(Data for analysis Opens)
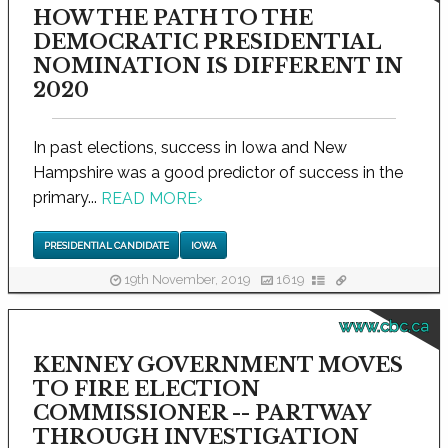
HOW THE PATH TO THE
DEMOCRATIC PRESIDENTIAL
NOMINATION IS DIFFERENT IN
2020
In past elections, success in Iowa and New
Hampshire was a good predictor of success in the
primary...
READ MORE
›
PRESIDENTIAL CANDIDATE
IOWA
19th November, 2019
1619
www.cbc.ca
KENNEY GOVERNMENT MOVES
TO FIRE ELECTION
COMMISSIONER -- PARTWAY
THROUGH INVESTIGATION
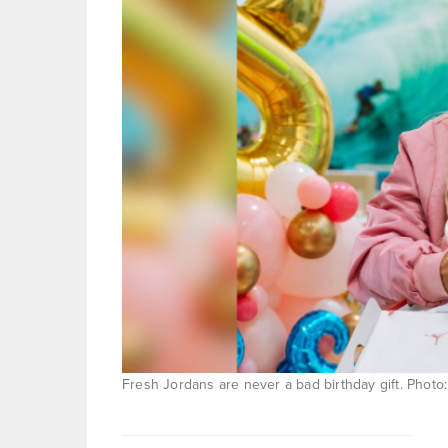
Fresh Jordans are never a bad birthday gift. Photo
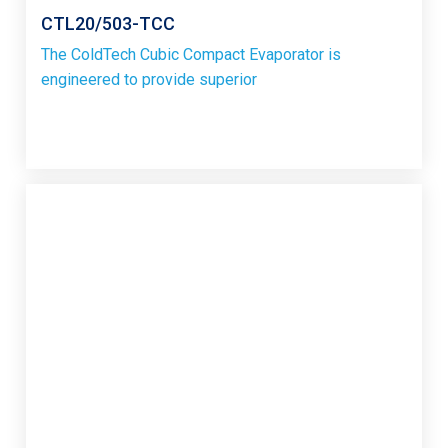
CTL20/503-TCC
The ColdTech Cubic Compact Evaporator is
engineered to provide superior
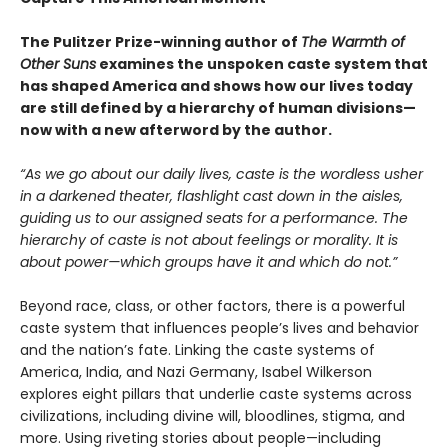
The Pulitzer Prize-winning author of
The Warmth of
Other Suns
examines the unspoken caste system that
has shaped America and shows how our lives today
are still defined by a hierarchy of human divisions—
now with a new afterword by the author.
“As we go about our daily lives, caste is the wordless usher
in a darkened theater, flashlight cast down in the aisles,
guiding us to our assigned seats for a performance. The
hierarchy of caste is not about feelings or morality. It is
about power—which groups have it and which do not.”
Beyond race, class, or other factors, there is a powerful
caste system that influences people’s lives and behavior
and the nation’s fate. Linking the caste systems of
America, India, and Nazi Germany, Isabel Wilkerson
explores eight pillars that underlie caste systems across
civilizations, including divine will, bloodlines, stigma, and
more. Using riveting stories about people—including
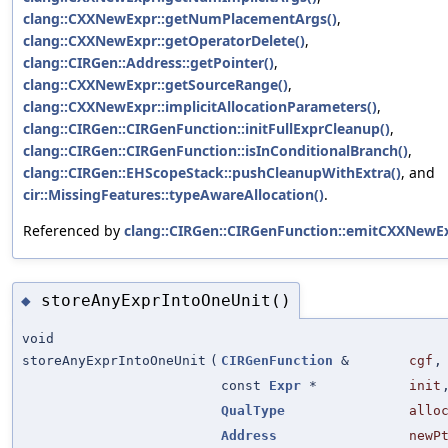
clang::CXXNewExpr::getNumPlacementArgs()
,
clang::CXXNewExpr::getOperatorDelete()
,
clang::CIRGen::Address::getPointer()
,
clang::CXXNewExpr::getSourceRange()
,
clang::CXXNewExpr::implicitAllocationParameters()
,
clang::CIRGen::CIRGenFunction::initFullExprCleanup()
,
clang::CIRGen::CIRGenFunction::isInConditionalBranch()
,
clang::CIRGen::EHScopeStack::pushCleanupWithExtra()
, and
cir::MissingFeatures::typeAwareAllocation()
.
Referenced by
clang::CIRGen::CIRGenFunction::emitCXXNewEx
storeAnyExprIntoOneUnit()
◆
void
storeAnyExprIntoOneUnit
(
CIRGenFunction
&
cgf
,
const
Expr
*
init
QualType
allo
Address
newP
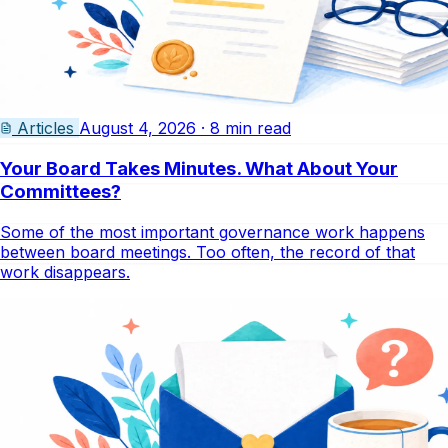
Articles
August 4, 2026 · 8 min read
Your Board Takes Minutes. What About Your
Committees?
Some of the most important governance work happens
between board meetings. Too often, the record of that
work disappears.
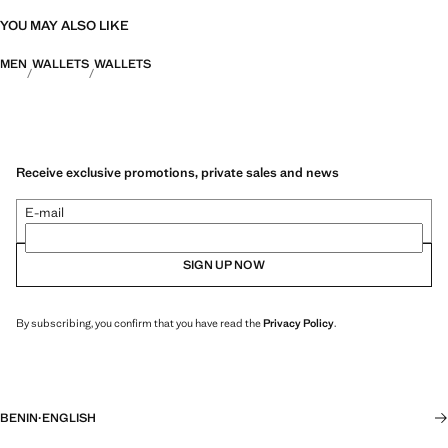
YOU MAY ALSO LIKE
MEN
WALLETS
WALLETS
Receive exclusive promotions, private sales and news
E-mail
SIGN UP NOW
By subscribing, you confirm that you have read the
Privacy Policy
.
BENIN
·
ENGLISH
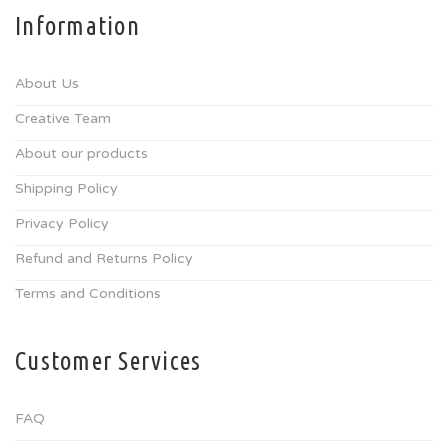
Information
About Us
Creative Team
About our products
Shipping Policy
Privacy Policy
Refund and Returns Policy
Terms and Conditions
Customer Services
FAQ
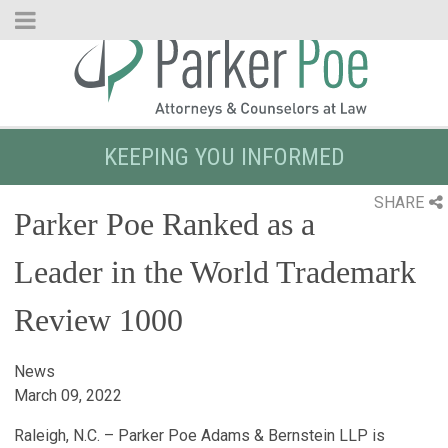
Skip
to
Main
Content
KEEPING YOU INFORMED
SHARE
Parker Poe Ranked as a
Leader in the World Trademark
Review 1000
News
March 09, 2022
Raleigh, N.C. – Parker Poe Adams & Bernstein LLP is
(Data for analysis Closes)
**Job:** Exact repetition is the task: every line from the start of the data to the line with "Receive exclusive promotions, private", inclusive, and none after it, pictures omitted.

**Your response:**
HOW THE PATH TO THE
DEMOCRATIC PRESIDENTIAL
NOMINATION IS DIFFERENT IN
2020
In past elections, success in Iowa and New
Hampshire was a good predictor of success in the
primary...
READ MORE
›
PRESIDENTIAL CANDIDATE
IOWA
19th November, 2019
1619
www.cbc.ca
KENNEY GOVERNMENT MOVES
TO FIRE ELECTION
COMMISSIONER -- PARTWAY
THROUGH INVESTIGATION
Fresh Jordans are never a bad birthday gift. Photo
CTL20/503-TCC
The ColdTech Cubic Compact Evaporator is
engineered to provide superior
The Pulitzer Prize-winning author of
The Warmth of
Other Suns
examines the unspoken caste system that
has shaped America and shows how our lives today
are still defined by a hierarchy of human divisions—
now with a new afterword by the author.
“As we go about our daily lives, caste is the wordless usher
in a darkened theater, flashlight cast down in the aisles,
guiding us to our assigned seats for a performance. The
hierarchy of caste is not about feelings or morality. It is
about power—which groups have it and which do not.”
Beyond race, class, or other factors, there is a powerful
caste system that influences people’s lives and behavior
and the nation’s fate. Linking the caste systems of
America, India, and Nazi Germany, Isabel Wilkerson
explores eight pillars that underlie caste systems across
civilizations, including divine will, bloodlines, stigma, and
more. Using riveting stories about people—including
clang::CXXNewExpr::getNumPlacementArgs()
,
clang::CXXNewExpr::getOperatorDelete()
,
clang::CIRGen::Address::getPointer()
,
clang::CXXNewExpr::getSourceRange()
,
clang::CXXNewExpr::implicitAllocationParameters()
,
clang::CIRGen::CIRGenFunction::initFullExprCleanup()
,
clang::CIRGen::CIRGenFunction::isInConditionalBranch()
,
clang::CIRGen::EHScopeStack::pushCleanupWithExtra()
, and
cir::MissingFeatures::typeAwareAllocation()
.
Referenced by
clang::CIRGen::CIRGenFunction::emitCXXNewEx
storeAnyExprIntoOneUnit()
◆
void
storeAnyExprIntoOneUnit
(
CIRGenFunction
&
cgf
,
const
Expr
*
init
QualType
allo
Address
newP
Articles
August 4, 2026 · 8 min read
Your Board Takes Minutes. What About Your
Committees?
Some of the most important governance work happens
between board meetings. Too often, the record of that
work disappears.
YOU MAY ALSO LIKE
MEN
WALLETS
WALLETS
Receive exclusive promotions, private sales and news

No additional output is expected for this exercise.